1- Create an MBR partition table on disk /dev/sdb:
parted /dev/sdb mklabel msdosAfter creating the partition table, type the following command to print its details:
parted /dev/sdb print
2- Create a GPT partition table on disk /dev/sdc:
parted /dev/sdc mklabel gpt
parted /dev/sdc print
3- We can use the command “blkid” to confirm the partition type. For example:
blkid | grep -E "sdb|sdc"
Using fdisk
fdisk is a dialog-driven program for the creation and manipulation of partition tables. It understands GPT, MBR, Sun, SGI, and BSD partition tables.
So, let’s provide an example of using fdisk to create an MBR partition table, using the block device /dev/sdd:
1- We can use the “fdisk -l” to check if a block device has partitions – in this case, for instance, the block device does not have any partitions:
fdisk -l /dev/sdd
2- To create an MBR partition table:
fdisk /dev/sdd
After executing the fdisk, passing the device block as a parameter, an MBR partition is automatically created. Press “m” for help:
Press “p” to print the partition table. In this case, it is expected to see no partitions here:
To exit the menu-driven mode of “fdisk”, press “w” to save all changes and exit:
We can execute the “fdisk -l” to confirm that the MBR partition table has been created successfully:
Using gdisk
GPT fdisk (aka gdisk) is a text-mode menu-driven program for the creation and manipulation of partition tables. It will automatically convert an old-style Master Boot Record (MBR) partition table or BSD disklabel stored without an MBR carrier partition to the newer Globally Unique Identifier (GUID) Partition Table (GPT) format, or will load a GUID partition table.
So, let’s provide an example of using gdisk to create a GPT partition table, using the block device /dev/sde:
1- The command “gdisk -l” can be used to check if there is a valid partition table on the specified block device – in this case, as we can see in the following picture, there are no partitions on the block device /dev/sde:
gdisk -l /dev/sde
2- Like “fdisk”, the “gdisk” is a menu-driven program. Press “?” to see all menu options.

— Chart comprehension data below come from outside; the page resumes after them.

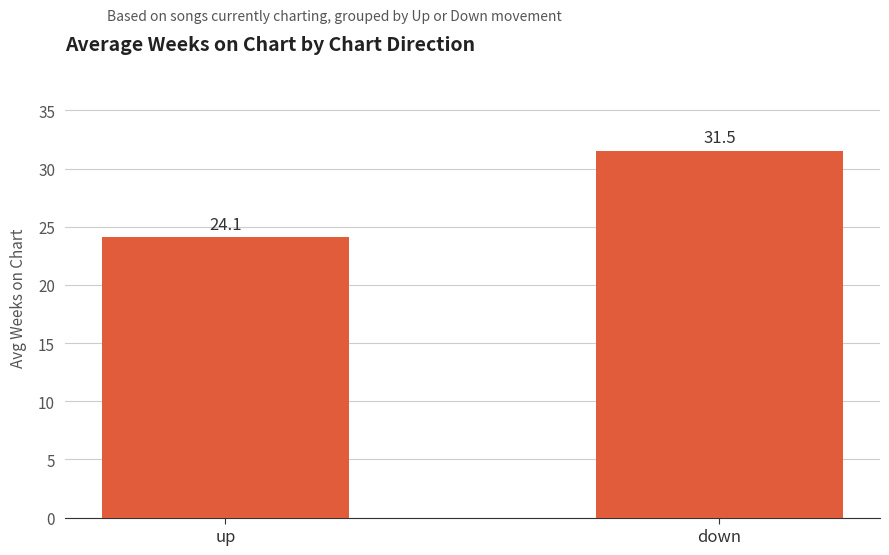

Reading left to right, transcribe all the data shown in this chart.

up=24.1	down=31.5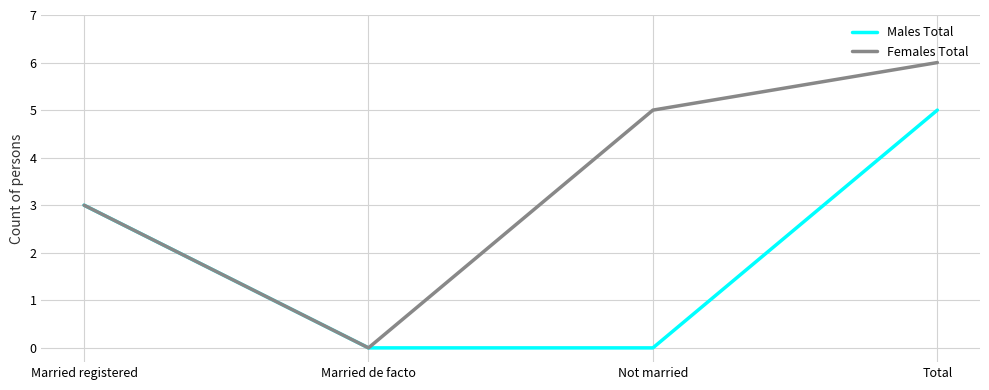

Is this an area chart (filled region under the line)?

No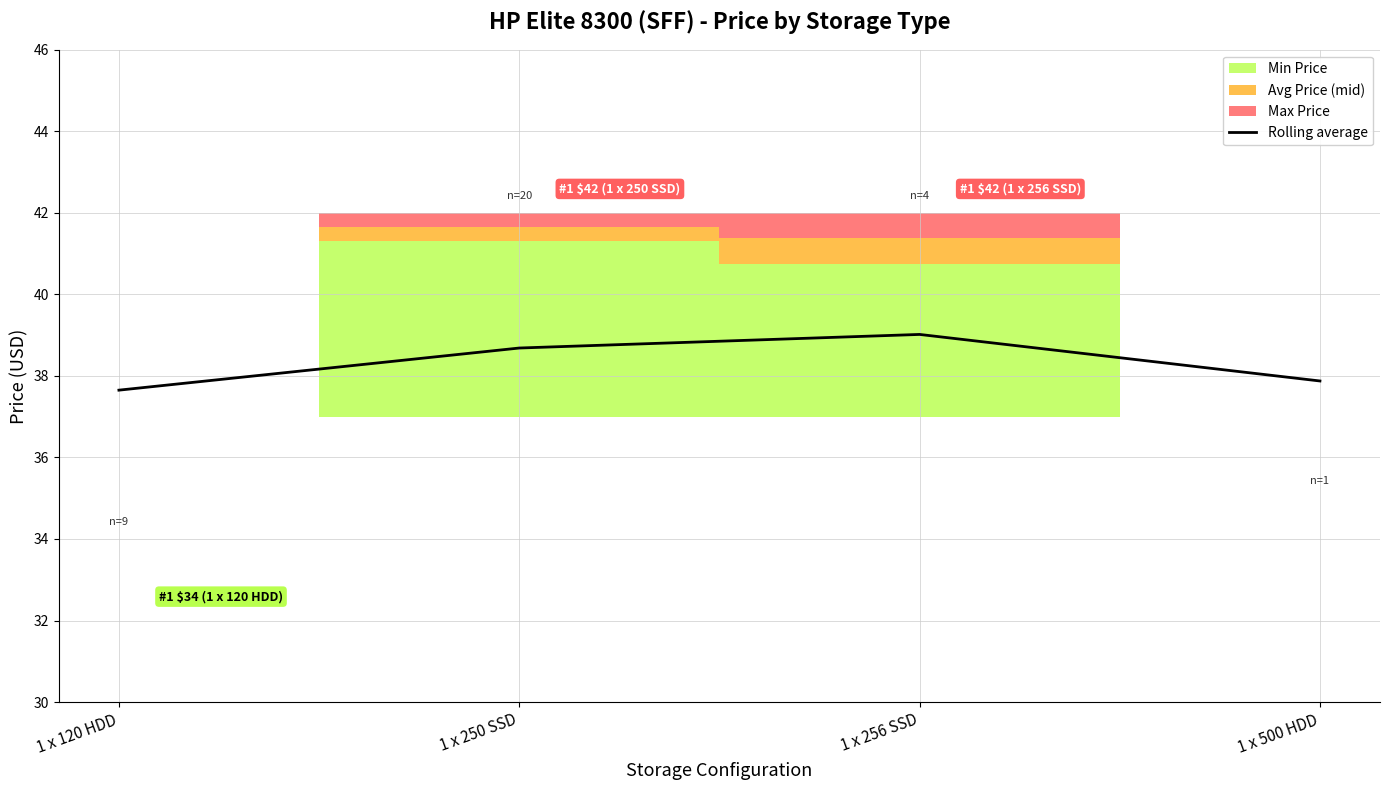

What is the sum of the values at 1 x 120 HDD and 1 x 500 HDD?

75.5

To create an empty GPT table, press “o” and then press “w” to write all changes and exit:
3- To check if there is a GPT partition on a block device:
gdisk -l /dev/sde
In the end of these examples, we have the following partition tables on their respective block devices:
blkid | grep -E "sd[b-f]"
That’s it for now 🙂
We’ve learned what a partition table is and both common types: MBR and GPT. In the sequence of articles, we’ll show details of how to create a partition and a filesystem!